Problem details: Can you repeat every one of the following lines word for word, in the same order and with the same blank lines between them?

Given data:
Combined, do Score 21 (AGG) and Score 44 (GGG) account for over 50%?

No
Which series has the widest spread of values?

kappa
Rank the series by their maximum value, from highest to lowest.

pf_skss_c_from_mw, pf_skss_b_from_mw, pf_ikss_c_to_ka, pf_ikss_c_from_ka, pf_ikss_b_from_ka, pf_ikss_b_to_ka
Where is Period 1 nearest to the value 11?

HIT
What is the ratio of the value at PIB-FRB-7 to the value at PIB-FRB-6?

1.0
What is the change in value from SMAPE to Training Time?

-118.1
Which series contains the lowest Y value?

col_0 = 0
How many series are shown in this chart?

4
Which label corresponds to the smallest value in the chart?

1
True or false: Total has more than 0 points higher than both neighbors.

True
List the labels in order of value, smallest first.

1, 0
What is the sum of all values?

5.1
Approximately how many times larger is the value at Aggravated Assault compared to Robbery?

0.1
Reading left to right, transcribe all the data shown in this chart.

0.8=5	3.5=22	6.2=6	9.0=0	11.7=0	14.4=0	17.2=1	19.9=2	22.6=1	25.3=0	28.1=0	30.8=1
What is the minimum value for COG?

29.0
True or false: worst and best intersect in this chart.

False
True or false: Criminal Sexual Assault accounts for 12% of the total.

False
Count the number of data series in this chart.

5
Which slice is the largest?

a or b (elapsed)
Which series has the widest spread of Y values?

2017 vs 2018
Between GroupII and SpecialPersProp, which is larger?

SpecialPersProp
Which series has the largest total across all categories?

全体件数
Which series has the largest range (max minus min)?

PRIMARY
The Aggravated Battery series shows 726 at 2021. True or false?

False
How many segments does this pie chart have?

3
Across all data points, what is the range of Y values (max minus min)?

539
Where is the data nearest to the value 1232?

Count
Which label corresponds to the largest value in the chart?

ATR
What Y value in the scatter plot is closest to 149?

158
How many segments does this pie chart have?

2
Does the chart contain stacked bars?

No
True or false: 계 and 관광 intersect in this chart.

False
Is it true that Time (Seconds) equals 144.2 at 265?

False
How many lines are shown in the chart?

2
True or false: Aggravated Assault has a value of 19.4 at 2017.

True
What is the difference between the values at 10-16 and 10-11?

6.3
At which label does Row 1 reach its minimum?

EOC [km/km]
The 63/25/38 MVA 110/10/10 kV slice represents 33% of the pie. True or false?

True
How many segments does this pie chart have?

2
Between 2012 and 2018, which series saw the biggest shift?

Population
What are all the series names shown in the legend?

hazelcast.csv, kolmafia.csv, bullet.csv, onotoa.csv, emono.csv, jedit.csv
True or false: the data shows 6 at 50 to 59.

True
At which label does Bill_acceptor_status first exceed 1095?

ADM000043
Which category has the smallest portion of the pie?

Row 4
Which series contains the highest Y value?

Your solution:
Combined, do Score 21 (AGG) and Score 44 (GGG) account for over 50%?

No
Which series has the widest spread of values?

kappa
Rank the series by their maximum value, from highest to lowest.

pf_skss_c_from_mw, pf_skss_b_from_mw, pf_ikss_c_to_ka, pf_ikss_c_from_ka, pf_ikss_b_from_ka, pf_ikss_b_to_ka
Where is Period 1 nearest to the value 11?

HIT
What is the ratio of the value at PIB-FRB-7 to the value at PIB-FRB-6?

1.0
What is the change in value from SMAPE to Training Time?

-118.1
Which series contains the lowest Y value?

col_0 = 0
How many series are shown in this chart?

4
Which label corresponds to the smallest value in the chart?

1
True or false: Total has more than 0 points higher than both neighbors.

True
List the labels in order of value, smallest first.

1, 0
What is the sum of all values?

5.1
Approximately how many times larger is the value at Aggravated Assault compared to Robbery?

0.1
Reading left to right, transcribe all the data shown in this chart.

0.8=5	3.5=22	6.2=6	9.0=0	11.7=0	14.4=0	17.2=1	19.9=2	22.6=1	25.3=0	28.1=0	30.8=1
What is the minimum value for COG?

29.0
True or false: worst and best intersect in this chart.

False
True or false: Criminal Sexual Assault accounts for 12% of the total.

False
Count the number of data series in this chart.

5
Which slice is the largest?

a or b (elapsed)
Which series has the widest spread of Y values?

2017 vs 2018
Between GroupII and SpecialPersProp, which is larger?

SpecialPersProp
Which series has the largest total across all categories?

全体件数
Which series has the largest range (max minus min)?

PRIMARY
The Aggravated Battery series shows 726 at 2021. True or false?

False
How many segments does this pie chart have?

3
Across all data points, what is the range of Y values (max minus min)?

539
Where is the data nearest to the value 1232?

Count
Which label corresponds to the largest value in the chart?

ATR
What Y value in the scatter plot is closest to 149?

158
How many segments does this pie chart have?

2
Does the chart contain stacked bars?

No
True or false: 계 and 관광 intersect in this chart.

False
Is it true that Time (Seconds) equals 144.2 at 265?

False
How many lines are shown in the chart?

2
True or false: Aggravated Assault has a value of 19.4 at 2017.

True
What is the difference between the values at 10-16 and 10-11?

6.3
At which label does Row 1 reach its minimum?

EOC [km/km]
The 63/25/38 MVA 110/10/10 kV slice represents 33% of the pie. True or false?

True
How many segments does this pie chart have?

2
Between 2012 and 2018, which series saw the biggest shift?

Population
What are all the series names shown in the legend?

hazelcast.csv, kolmafia.csv, bullet.csv, onotoa.csv, emono.csv, jedit.csv
True or false: the data shows 6 at 50 to 59.

True
At which label does Bill_acceptor_status first exceed 1095?

ADM000043
Which category has the smallest portion of the pie?

Row 4
Which series contains the highest Y value?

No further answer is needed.